---------- Source passage ----------
RVSHVD's debut album highlights a rural country artist defining his voice via his culture
Imagine if Clint Johnson, a humble and thoughtful 25-year-old Willacoochee, Georgia, native, had successfully pursued a degree in music journalism at nearby Abraham Baldwin Agricultural College.
A life where he is humbly making ends meet, recently married, and writing songs in a new home as a hobby with his wife would feel ideal.
However, Johnson is also known as country performer RVSHVD.
Thus, for as much as that earlier statement is all based in truth, he's also averaging 100,000 views per post via TikTok over the past six months, plus he has spent the last year sharing concert and festival stages worldwide with the likes of fellow Georgia natives Blanco Brown and Luke Bryan and breakout stars like Flatland Cavalry, Wyatt Flores and the Red Clay Strays. November 2023 saw him make his Grand Ole Opry debut.
His debut album, "It's Rashad," was released in September.
It's a showcase of his maturation.
'It's Rashad'
The performer's evolution into a confident singer-songwriter has been noteworthy since he signed with The Penthouse South/Sumarian Records/Virgin Music.
That has merged with who he organically is as a lover of the same types of outlaw country, trap-ready, hip-hop and mainstreamed alternative rock that inspired mid-2000s country hitmakers like Jason Aldean, Zac Brown, Luke Bryan, Brad Paisley and Keith Urban.
He credits a tireless work ethic and his songwriting and vocal chops' ability to evolve him from an artist comfortable performing country covers of hip-hop hits to developing singles like "Dirt Road," "Cottonmouth" and "Small Town Talk" as key in creating a fanbase that appreciates the Venn diagram space between country, hip-hop and rock that fostered his initial musical interests.
Album opener "The 9" is an ode to his southeastern Georgia roots in the 912 area code that includes cities populated by roughly 50,000 people or less, including Brunswick, Savannah, Valdosta, and Statesboro.
"I grew up with the hustlers, taught me to get it on my own / Don't you cross 'em unless you don't plan on goin' back home / You should know how it goes down on this side of the map / Ain't no use in phones you won't get no signal where I'm at / I like a backroad, a honeyhole / A cooler full of ice cold and a girl with a-- I can hold / Spent my life in these pines, damn right I'm repping 'bout mine /If you wanna know more 'bout my side, I'd be obliged," sing-raps RVSHVD.
---------- Data lines ----------
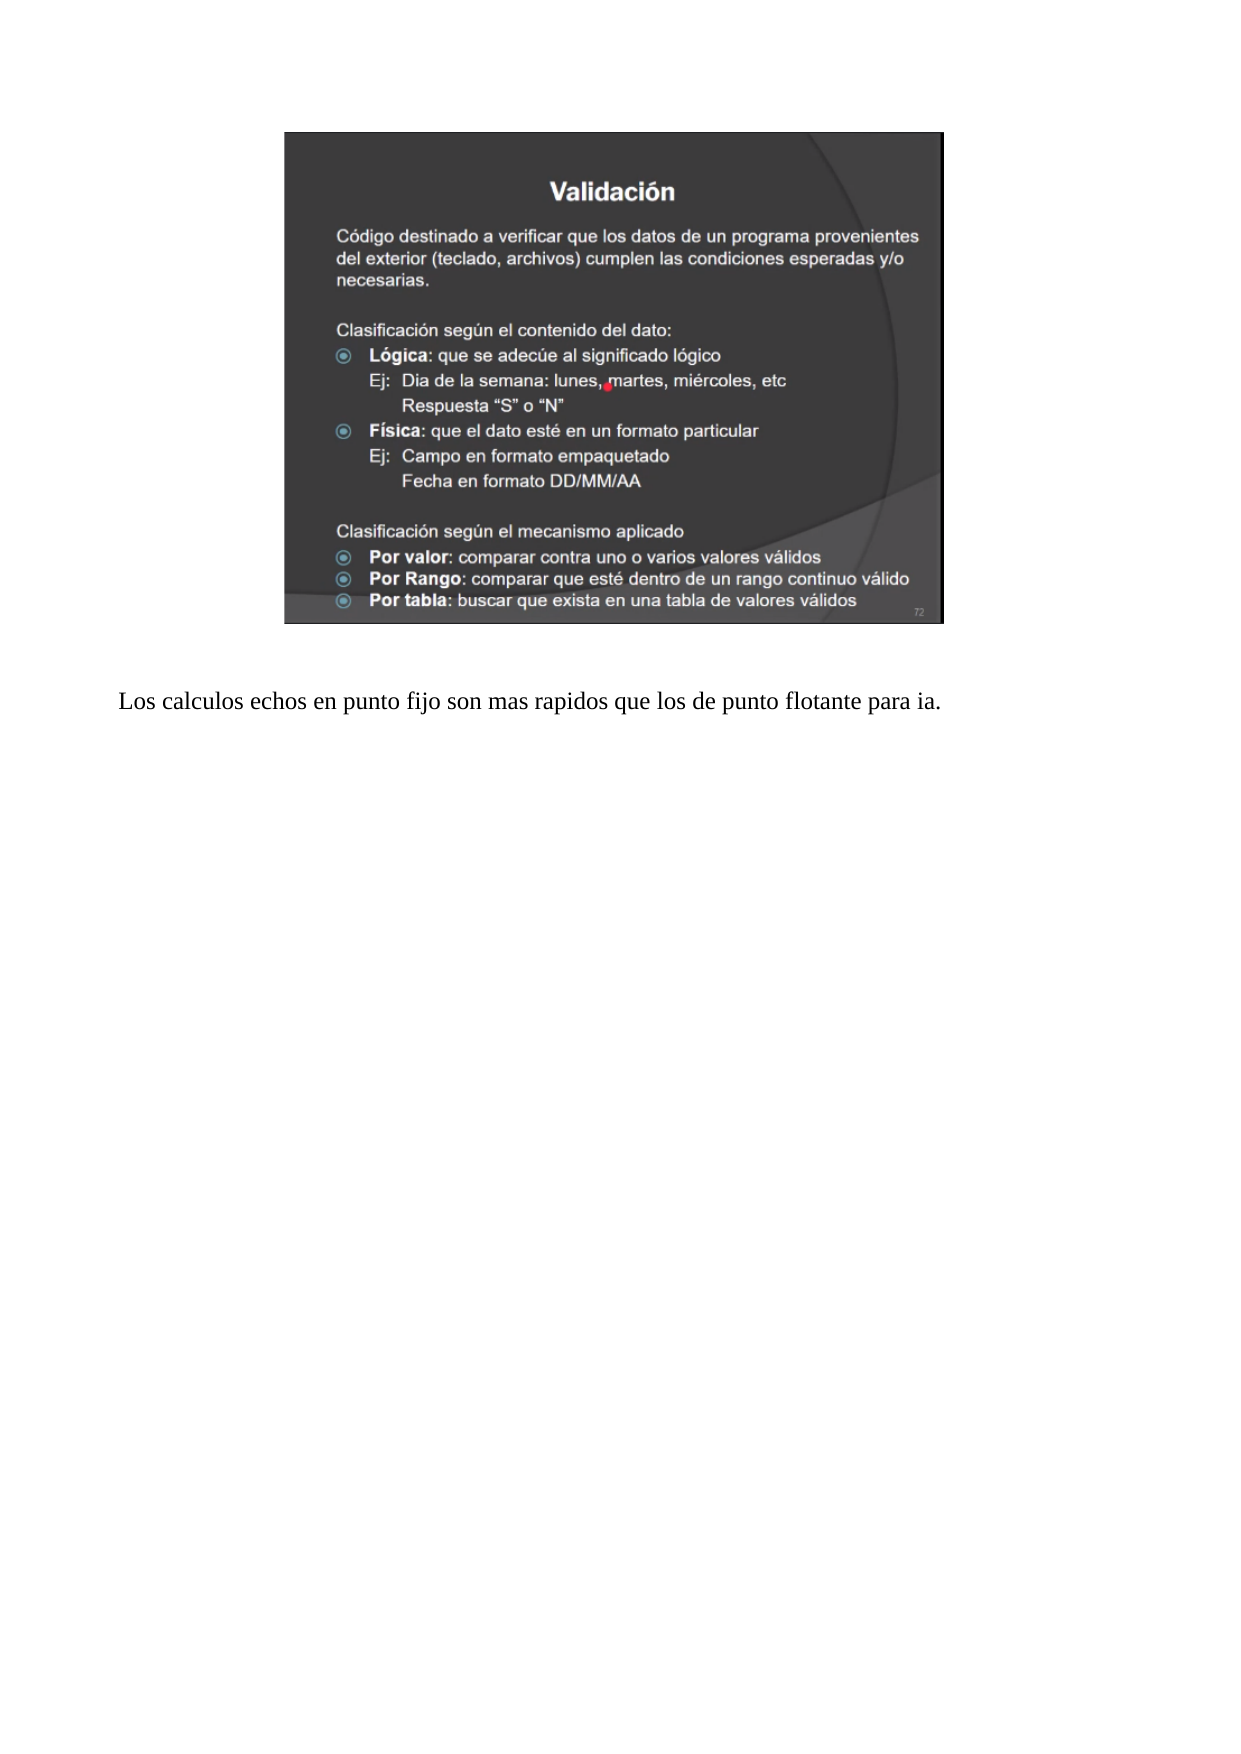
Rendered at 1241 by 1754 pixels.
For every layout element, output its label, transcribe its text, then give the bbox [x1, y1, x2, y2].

picture [284, 132, 944, 624]
text Los calculos echos en punto fijo son mas rapidos que los de punto flotante para ia. [118, 686, 1122, 714]
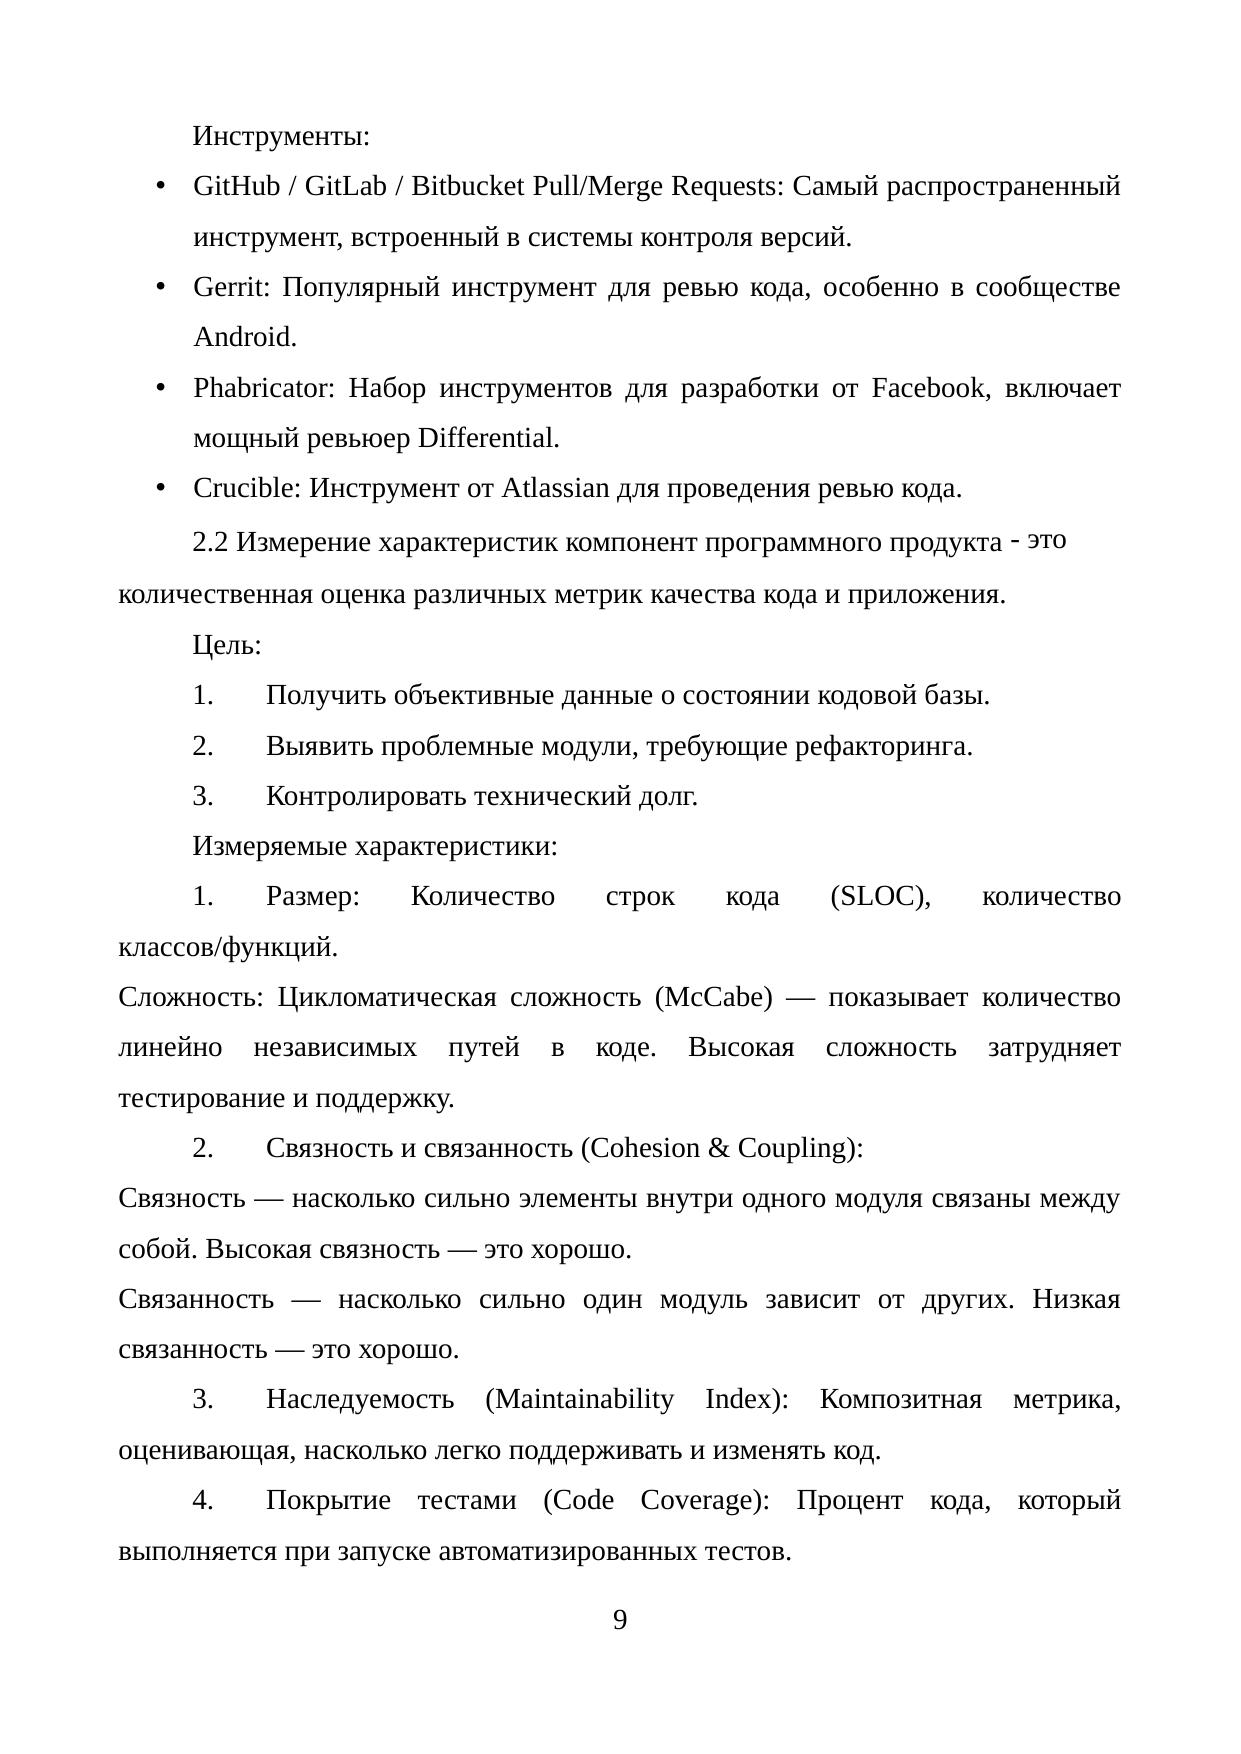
----------
• _Aim A_
Name every performer that the article on RVSHVD's debut album says he has shared concert and festival stages with over the last year.
• _Aim B_
Carry the article on RVSHVD's debut album forward from its final sentence.

• _Exercise response A_
Blanco Brown, Luke Bryan, Flatland Cavalry, Wyatt Flores, and the Red Clay Strays.

• _Exercise response B_
Turn back the clock to Aldean's 2010 hit "Dirt Road Anthem" and find the roots of the song's appealing grit and power.
Banjos and strings also color a soulful southern coming-of-age tale in "Down by the River," while trap's 808s underpin the angrily heartbroken "Couldn't Be Me" and "Wild Wild West.
Authentic to RVSHVD's roots, the album also runs the gamut of hard grooves. Thus, including veteran Houston rap legend Paul Wall on "Hunnids in a Honky Tonk" and metal group All That Remains on "Proof" feels like a truly comfortable fit.
Uniquely developing his art and craft
"There are 1,200 people in Willacoochee, so I wasn't going to find many music mentors there — especially ones that looked like me," the performing artist tells The Tennessean.
Curious about that process as well is that Willacoochee is such a small town that it wasn't until just over a decade ago that RVSHVD was made aware of who Hootie and the Blowfish's double-diamond album selling lead singer and 10-time country chart-topping performer Darius Rucker was.
It's also the type of community where recording studios are not prevalent.
Thus, RVSHVD laughs hard when describing how he cut his initial "records."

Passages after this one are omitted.